Friday, June 19, 2009

Farm Safety

The Ten Commandments of Tractor Safety

If it sounds serious, it is. In fact, Kubota has developed the “Ten Commandments of Tractor Safety,” not only for its customers but for anyone who comes in contact with a tractor. These important tractor “Ten commandments” include:

Know your tractor, its implements and how they work. Read and understand the operator's manual before operating the equipment.

Also, keep equipment in good working condition.

Use ROPS and a seat belt whenever and wherever applicable. Kubota has provided ROPS as standard equipment on new tractors since 1985 and recommends tractor operators with older models ask their local dealer about retro-fitting their machine with a ROPS.

Be familiar with your terrain and work area – walk the area first to be sure and drive safely. Use special caution on slopes, slow down for all turns and stay off the highway whenever possible.

Never start an engine in a closed shed or garage. Exhaust gas contains carbon monoxide, which is colorless, odorless and deadly.

Always keep your power take-off (PTO) properly shielded. Make it a habit to walk around your tractor and PTO driven implement – never walk over, through or between the tractor and implement, particularly if either is running.

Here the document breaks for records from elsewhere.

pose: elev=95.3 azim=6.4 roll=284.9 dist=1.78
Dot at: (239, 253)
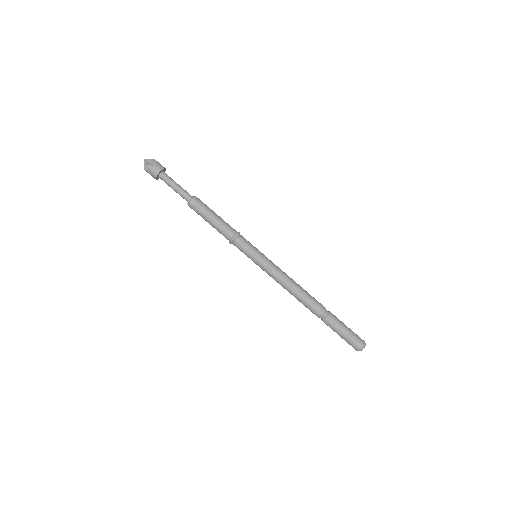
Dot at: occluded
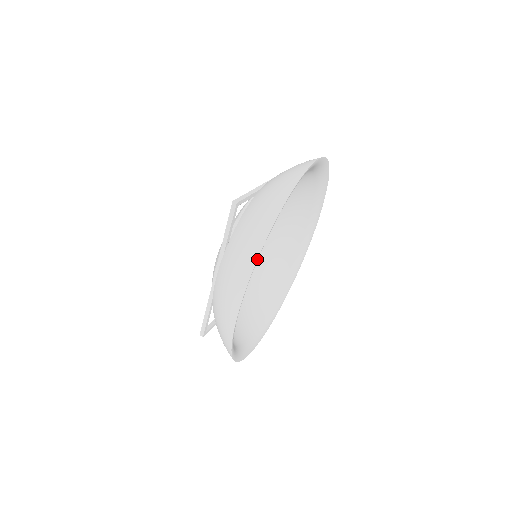
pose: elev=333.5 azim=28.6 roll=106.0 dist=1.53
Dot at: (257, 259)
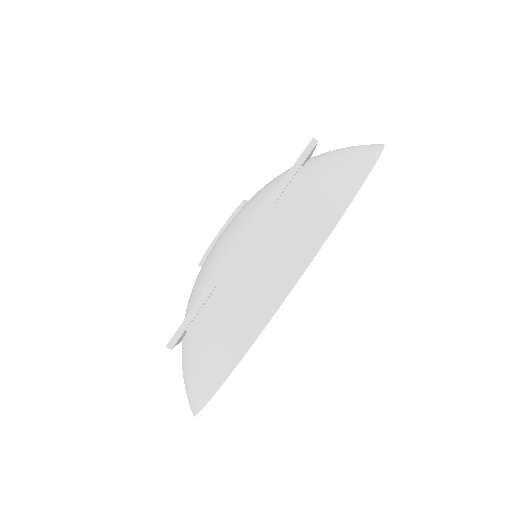
Dot at: (345, 210)
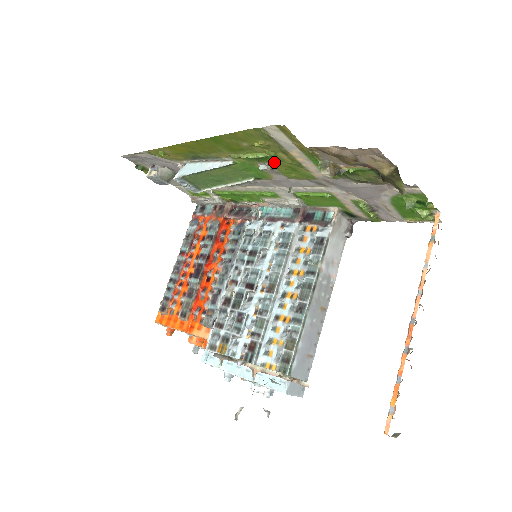
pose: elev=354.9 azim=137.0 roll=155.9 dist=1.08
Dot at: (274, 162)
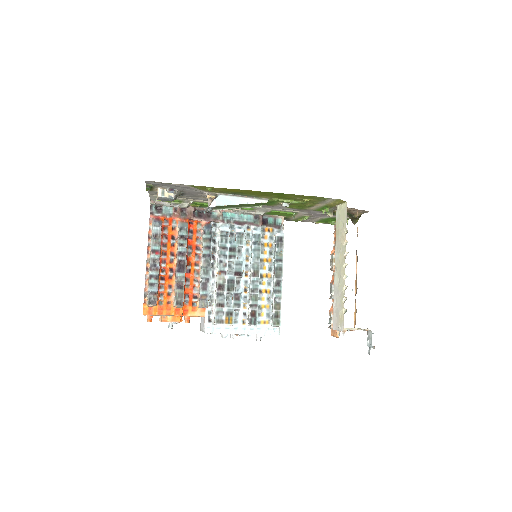
Dot at: (296, 204)
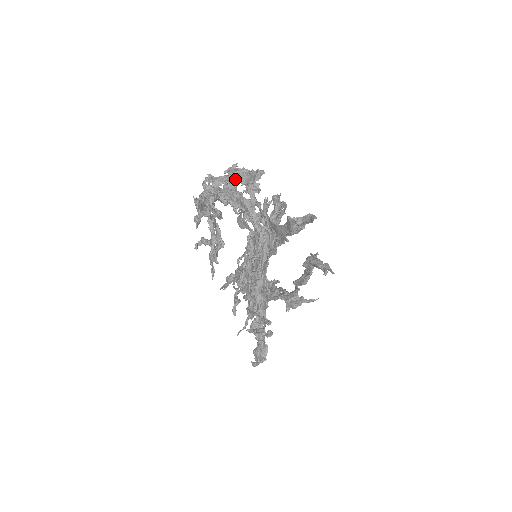
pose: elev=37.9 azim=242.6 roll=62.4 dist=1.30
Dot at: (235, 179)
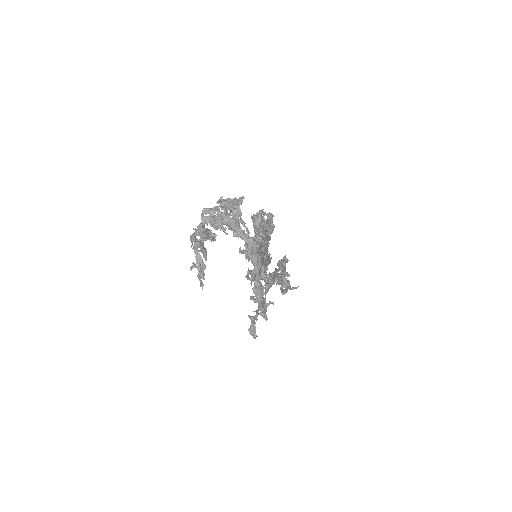
Dot at: (224, 207)
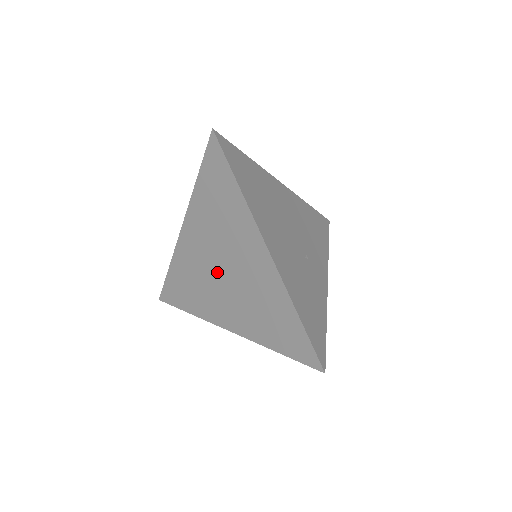
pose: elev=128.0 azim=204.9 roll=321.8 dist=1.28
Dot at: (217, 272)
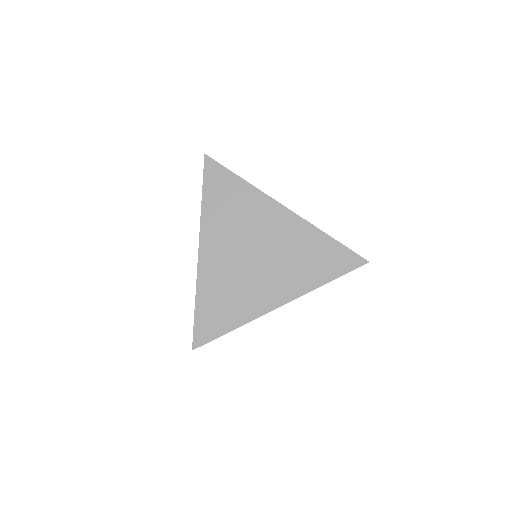
Dot at: (249, 261)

An unguarded rotating shaft is very powerful and rotates with enough speed and strength to kill you.

Keep your hitches low and always on the drawbar. Otherwise, your tractor could be at risk of flipping over backwards.

Never get off a moving tractor or leave it with its engine running. Shut it down before leaving the seat. A runaway tractor can be extremely dangerous.

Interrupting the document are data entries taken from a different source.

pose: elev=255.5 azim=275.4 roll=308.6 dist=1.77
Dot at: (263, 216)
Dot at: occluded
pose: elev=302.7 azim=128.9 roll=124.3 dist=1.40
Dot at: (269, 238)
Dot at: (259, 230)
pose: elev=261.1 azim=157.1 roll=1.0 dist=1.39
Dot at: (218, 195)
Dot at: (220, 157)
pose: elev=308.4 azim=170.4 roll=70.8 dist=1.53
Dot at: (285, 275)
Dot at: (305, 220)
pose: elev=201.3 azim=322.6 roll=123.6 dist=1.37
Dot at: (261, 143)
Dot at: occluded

Never refuel while the engine is running or hot. Additionally, do not add coolant to the radiator while the engine is hot; hot coolant can erupt and scald.

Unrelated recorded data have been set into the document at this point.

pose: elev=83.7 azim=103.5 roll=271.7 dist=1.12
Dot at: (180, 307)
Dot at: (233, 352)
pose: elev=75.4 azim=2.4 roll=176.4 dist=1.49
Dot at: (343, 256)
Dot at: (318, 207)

Keep all children off and away from your tractor and its implements at all times. Children are generally attracted to tractors and the work they do, but a tractor's work is not child's play. While a child's disappointment is fleeting, your memory of his or her injury or death resulting from riding the tractor with you, or being too close, will last a lifetime.

Never be in a hurry or take chances with your tractor. Think safety first, then take your time and do it right.